If you’re looking to Green your organisation and reduce or offset your carbon footprint, be sure you do your homework. Making false Green claims is a topical issue of late, with many manufacturers over-utilising ‘Green’ terminology or utilising ‘Green’ symbology in an attempt to get the Customer’s attention. The ACCC has recently come down hard on organisations making false or misleading ‘Green’ claims. So when do you know if you’re crossing the all important legal line?

The ACCC‘s objectives are linked with the core principles of the Trade Practices Act – that any claims in marketing and advertising must not mislead or deceive the customer. Therefore, in essence, ‘Green’ claims need to be as accurate as possible. There are a few guidelines that the ACCC has set out in their document ‘Green Marketing and the Trade Practices Act’, which I have summarised (very briefly – please don’t rely on these as the be-all-and-end-all) below:

Claims must be accurate
Claims should be able to be substantiated
Claims should be specific, not unqualified or general
Claims should be in plain language
Claims should only be made for a real benefit
Claims must not overstate a benefit
Pictures can also be representations
Claims should make it clear whether claimed benefits refer to packaging
or content
Claims should consider the whole product life cycle
Claims using endorsement of certification should be used with caution
Claims should not overstate the level of scientific acceptance

The full document can be sourced from the ACCC website , or contact me and I can provide you with a copy.

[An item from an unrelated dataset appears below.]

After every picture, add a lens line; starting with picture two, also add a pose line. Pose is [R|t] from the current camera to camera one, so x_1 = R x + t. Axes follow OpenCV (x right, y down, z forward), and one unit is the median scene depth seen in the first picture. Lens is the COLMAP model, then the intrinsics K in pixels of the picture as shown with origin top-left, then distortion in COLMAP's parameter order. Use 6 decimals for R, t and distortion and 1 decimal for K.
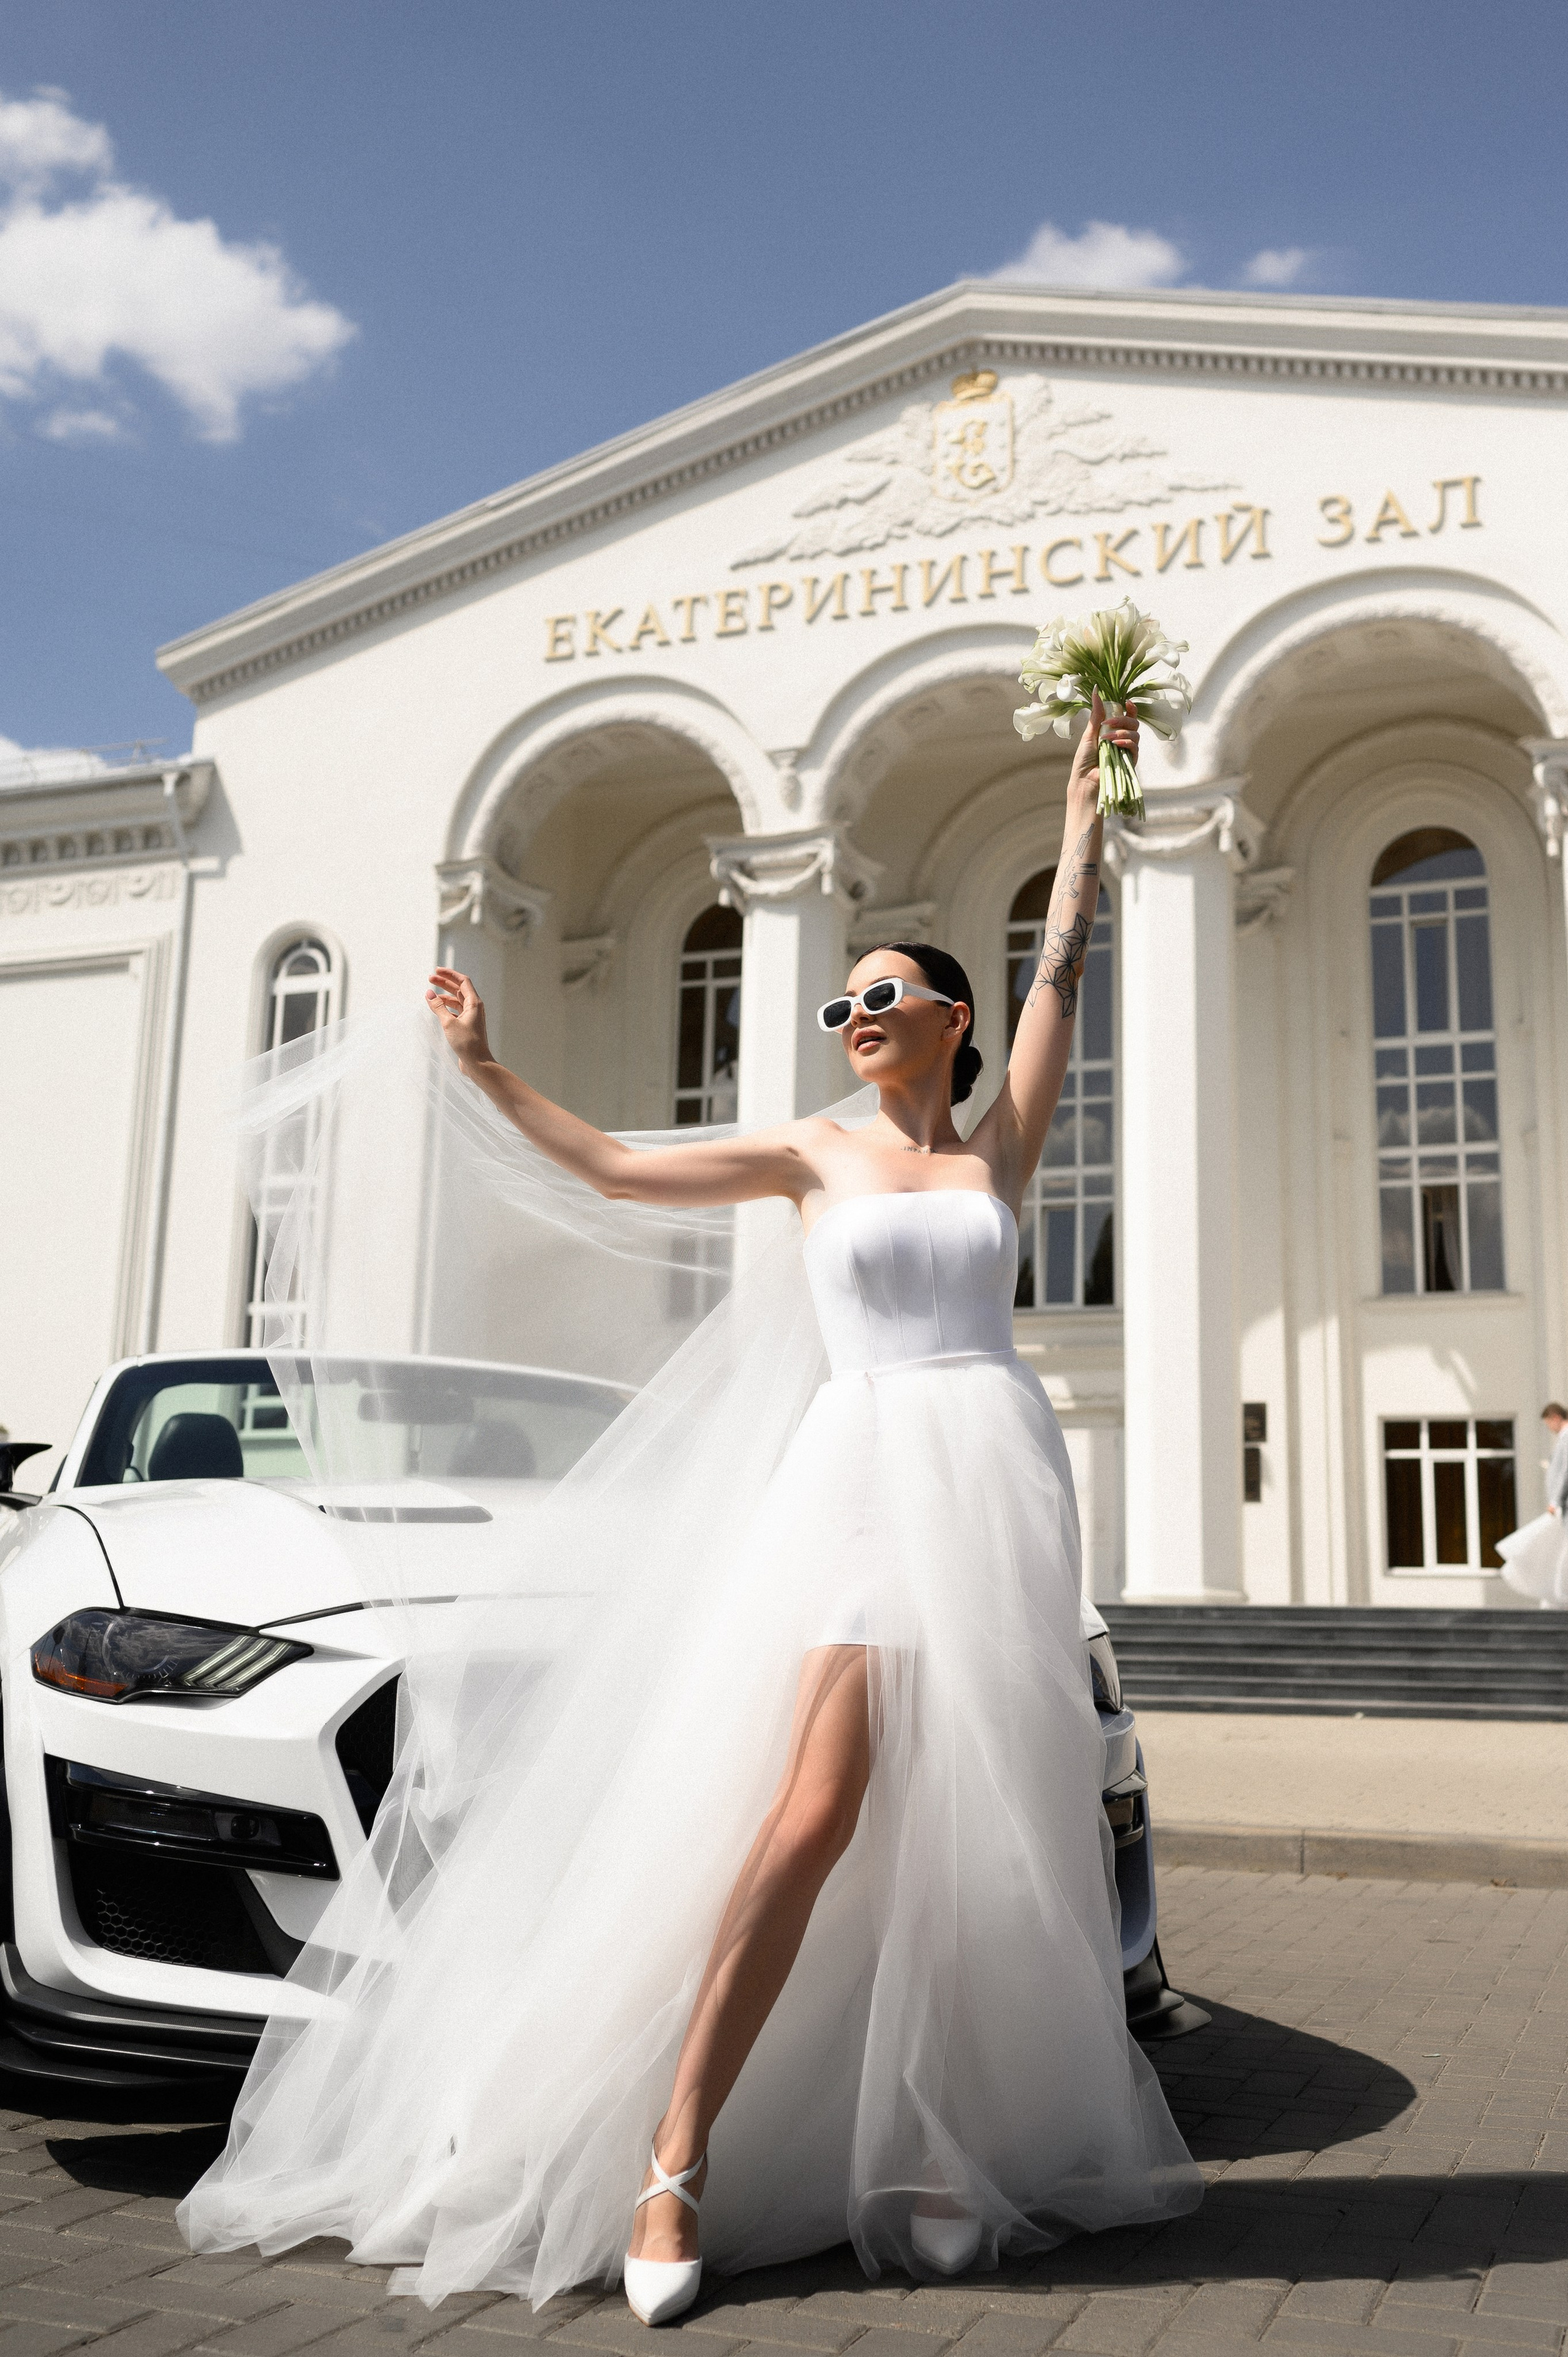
lens RADIAL K [[2304.9, 0, 782.0], [0, 2304.9, 1157.2], [0, 0, 1]] dist [-0.006219, 0.000000]
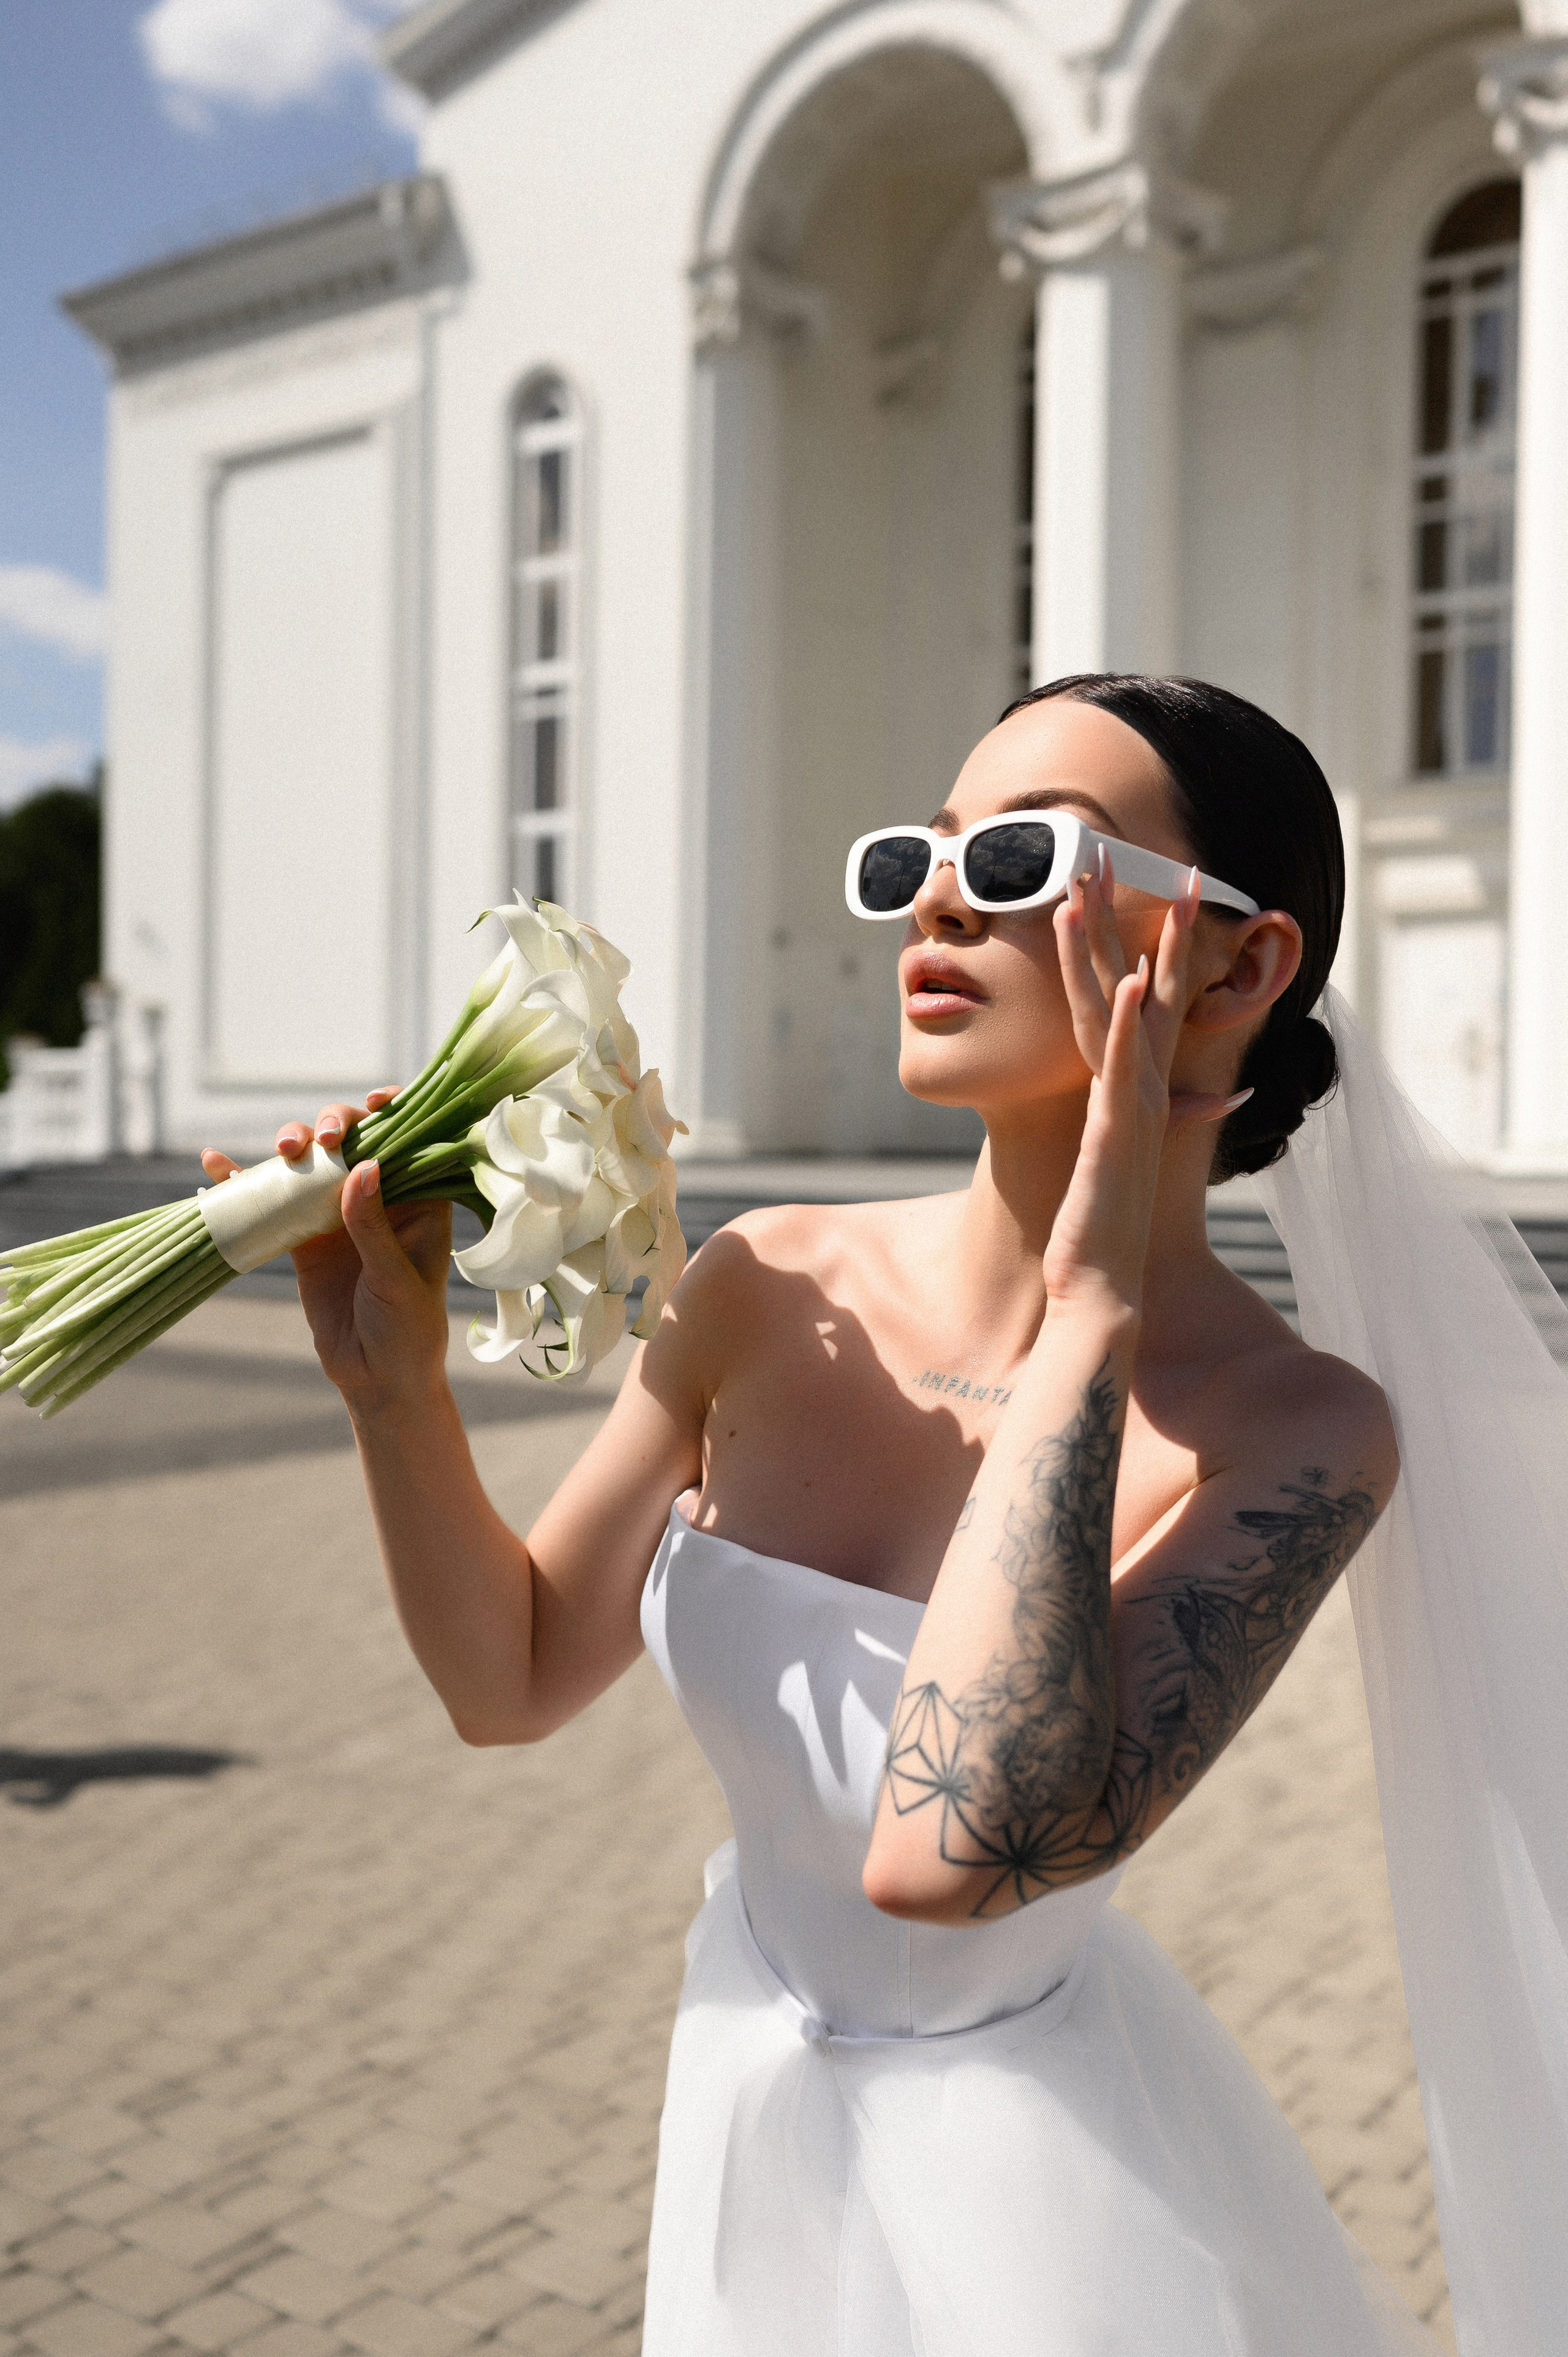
lens RADIAL K [[2304.9, 0, 799.6], [0, 2304.9, 1177.5], [0, 0, 1]] dist [-0.006219, 0.000000]
pose [[0.964016, -0.010094, -0.265653, 0.110606], [0.071118, 0.972650, 0.221120, 0.009937], [0.256155, -0.232056, 0.938368, 0.180206]]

As you can see – the ACCC is only providing guidelines or assistance, but the ultimate decision you need to ask is – will this mislead my customers? Personally, I believe many companies need to be asking this of themselves more often, and not just in relation to ‘Green Claims’. These days with technology as instant as it is, one wrong move can be across Australia in a flash. Take, for example, Ribena and the Vitamin C content debacle. A few school kids and a story on a popular current affairs program was all it took – now their brand will take years to recover. Don’t let your company become a case study in a marketing law textbook – do your legal homework!